___ WORKING DATA
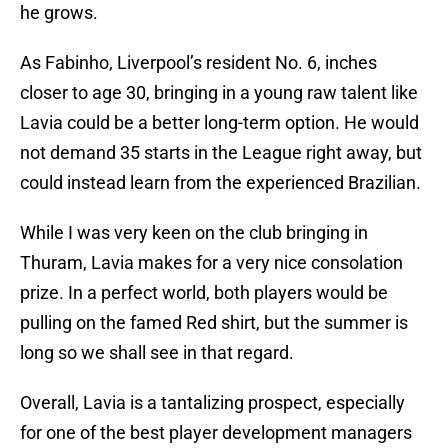
he grows.
As Fabinho, Liverpool’s resident No. 6, inches
closer to age 30, bringing in a young raw talent like
Lavia could be a better long-term option. He would
not demand 35 starts in the League right away, but
could instead learn from the experienced Brazilian.
While I was very keen on the club bringing in
Thuram, Lavia makes for a very nice consolation
prize. In a perfect world, both players would be
pulling on the famed Red shirt, but the summer is
long so we shall see in that regard.
Overall, Lavia is a tantalizing prospect, especially
for one of the best player development managers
______
§ **DESCRIPTION OF THE TASK**: Output the text lines from the listing above as a Markdown table with the columns Row and Line, numbering them in order and skipping any blank lines. Leave the pictures out.

§ **WRITTEN SOLUTION**:
| Row | Line |
|---|---|
| 1 | he grows. |
| 2 | As Fabinho, Liverpool’s resident No. 6, inches |
| 3 | closer to age 30, bringing in a young raw talent like |
| 4 | Lavia could be a better long-term option. He would |
| 5 | not demand 35 starts in the League right away, but |
| 6 | could instead learn from the experienced Brazilian. |
| 7 | While I was very keen on the club bringing in |
| 8 | Thuram, Lavia makes for a very nice consolation |
| 9 | prize. In a perfect world, both players would be |
| 10 | pulling on the famed Red shirt, but the summer is |
| 11 | long so we shall see in that regard. |
| 12 | Overall, Lavia is a tantalizing prospect, especially |
| 13 | for one of the best player development managers |